12 Protest Songs That Capture the Activist Spirit of 2018
A playlist to keep you going in your activism.
From the use of folk songs during the Vietnam War protests of the 1960s and 70s to the blaring of Kendrick Lamar’s “Alright” during Black Lives Matter marches, music seems to be indispensable to the world of activism.
Oftentimes, music plays a double role in political movements — spurring action and then bringing together disparate groups with a cohesive rallying cry.
This year, many artists responded to growing political trends like climate change, immigration, and the pursuit of racial equality with calls to action, balms for the spirit, and songs of reflection.
Here are 12 songs that captured the activist spirit of 2018.

__________________________________________________

### WHAT NEEDS TO BE DONE:
Edit the protest-song article from the words "From the use" through "world of activism.", putting "rallies" in place of "marches".

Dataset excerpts
__________________________________________________

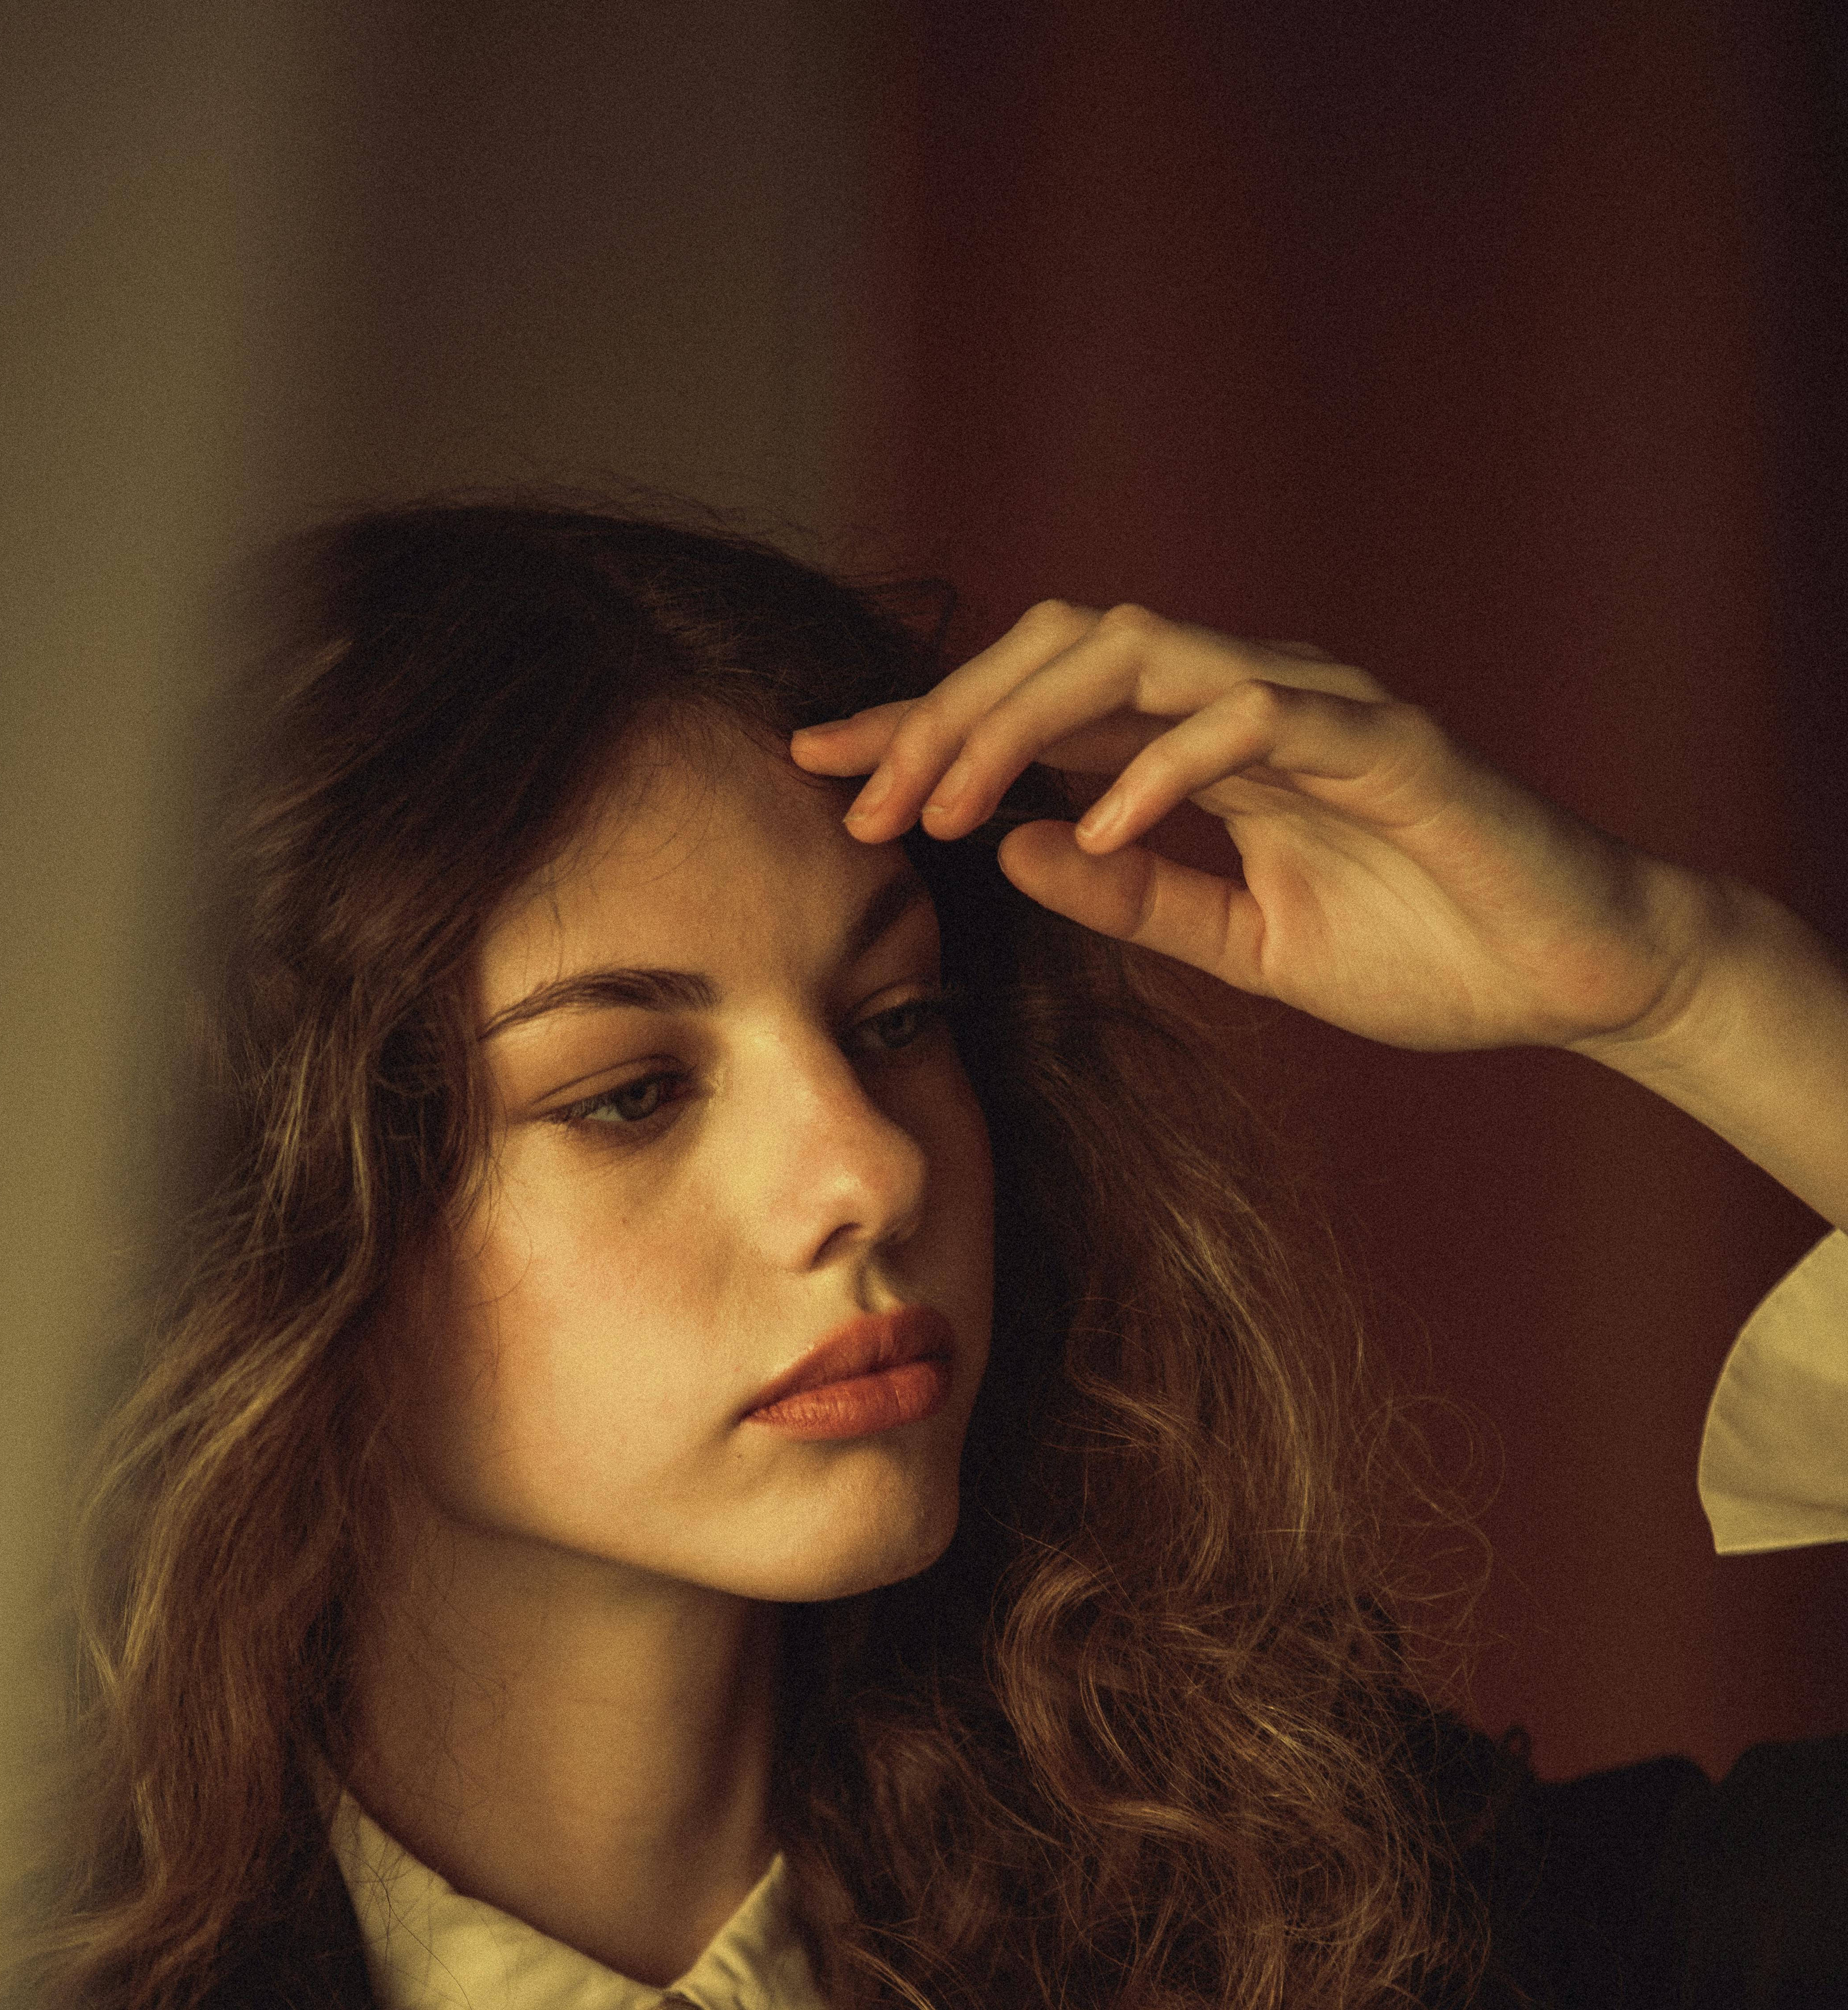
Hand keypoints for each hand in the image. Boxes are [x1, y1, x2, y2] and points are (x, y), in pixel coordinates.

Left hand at [791, 600, 1716, 1056]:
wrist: (1570, 973)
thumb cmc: (1426, 952)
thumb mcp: (1242, 943)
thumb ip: (1131, 897)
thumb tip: (1009, 847)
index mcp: (1208, 746)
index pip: (1042, 707)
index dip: (926, 729)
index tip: (825, 774)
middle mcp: (1249, 700)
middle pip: (1063, 650)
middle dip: (946, 714)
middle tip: (862, 800)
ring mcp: (1316, 706)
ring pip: (1136, 653)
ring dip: (1022, 723)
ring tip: (944, 804)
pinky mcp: (1381, 741)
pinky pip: (1246, 722)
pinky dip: (1156, 768)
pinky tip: (1090, 827)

__________________________________________________

### RESPONSE:
From the use of folk songs during the Vietnam War protests of the 1960s and 70s to the blaring of Kendrick Lamar’s “Alright” during Black Lives Matter rallies, music seems to be indispensable to the world of activism.